**About this task**:
Repeat only the lines below that run from the line with "Джойстики и рули" to the line with "POUR LES PURIST", ends included; skip every picture.

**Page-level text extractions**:
▼

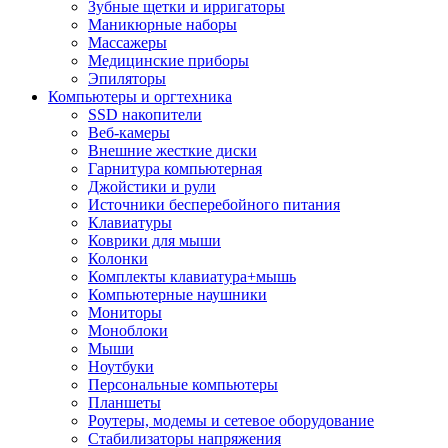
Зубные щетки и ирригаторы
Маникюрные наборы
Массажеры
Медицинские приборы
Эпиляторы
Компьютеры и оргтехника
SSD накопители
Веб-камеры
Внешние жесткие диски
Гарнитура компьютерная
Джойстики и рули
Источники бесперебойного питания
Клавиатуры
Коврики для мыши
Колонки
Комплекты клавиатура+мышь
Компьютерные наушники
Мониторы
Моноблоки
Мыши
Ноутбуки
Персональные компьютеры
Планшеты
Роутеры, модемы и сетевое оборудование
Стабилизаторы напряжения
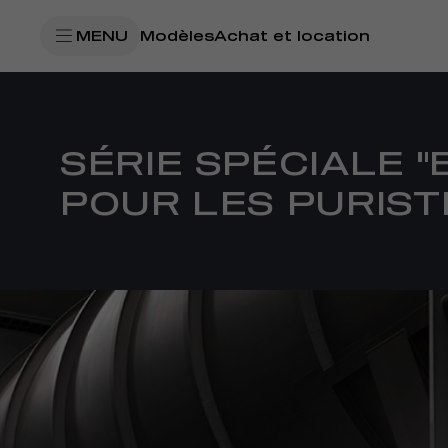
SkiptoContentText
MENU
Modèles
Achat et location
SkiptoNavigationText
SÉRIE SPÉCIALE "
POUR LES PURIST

▲
▼

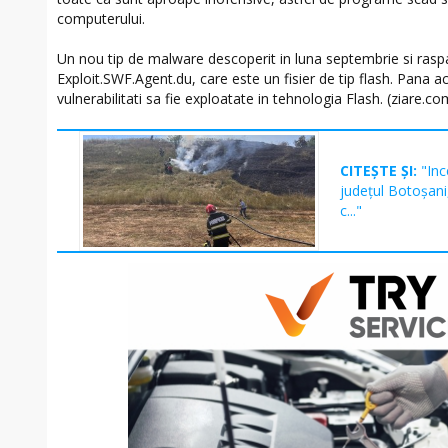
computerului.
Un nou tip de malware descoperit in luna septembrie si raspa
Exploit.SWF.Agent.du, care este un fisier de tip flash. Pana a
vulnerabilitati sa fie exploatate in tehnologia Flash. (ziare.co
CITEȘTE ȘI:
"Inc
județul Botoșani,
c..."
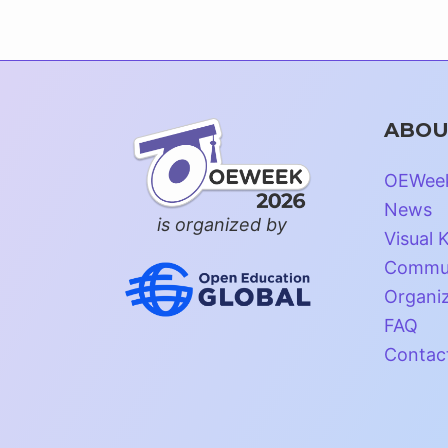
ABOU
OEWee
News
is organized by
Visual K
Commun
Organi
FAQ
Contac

▲
▼

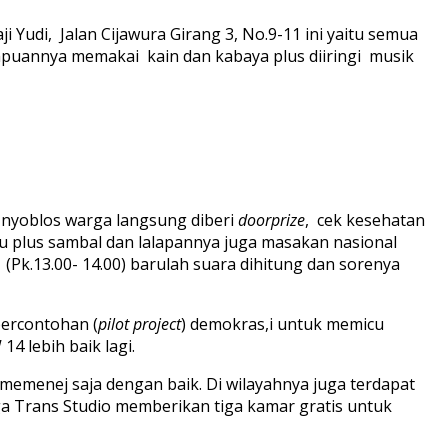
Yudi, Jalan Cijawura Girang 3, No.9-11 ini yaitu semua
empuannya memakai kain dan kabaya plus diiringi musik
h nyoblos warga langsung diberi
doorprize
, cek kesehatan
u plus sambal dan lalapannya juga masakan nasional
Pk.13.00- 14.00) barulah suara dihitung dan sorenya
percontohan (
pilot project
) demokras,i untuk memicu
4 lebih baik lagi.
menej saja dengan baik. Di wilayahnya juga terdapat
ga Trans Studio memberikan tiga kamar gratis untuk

▲

**Solution**:
Джойстики и рули
Источники бесперебойного питания
Клавиатуры
Коврики для мыши
Колонки
Комплекты клавиатура+мышь
Компьютерные наушники
Мониторы
Моноблоки
Мыши
Ноутбуки
Персональные компьютеры
Планшеты
Роутеры, модемы и сетевое оборудование
Стабилизаторы напряжения
SkiptoContentText
MENU
Modèles
Achat et location
SkiptoNavigationText
SÉRIE SPÉCIALE "
POUR LES PURIST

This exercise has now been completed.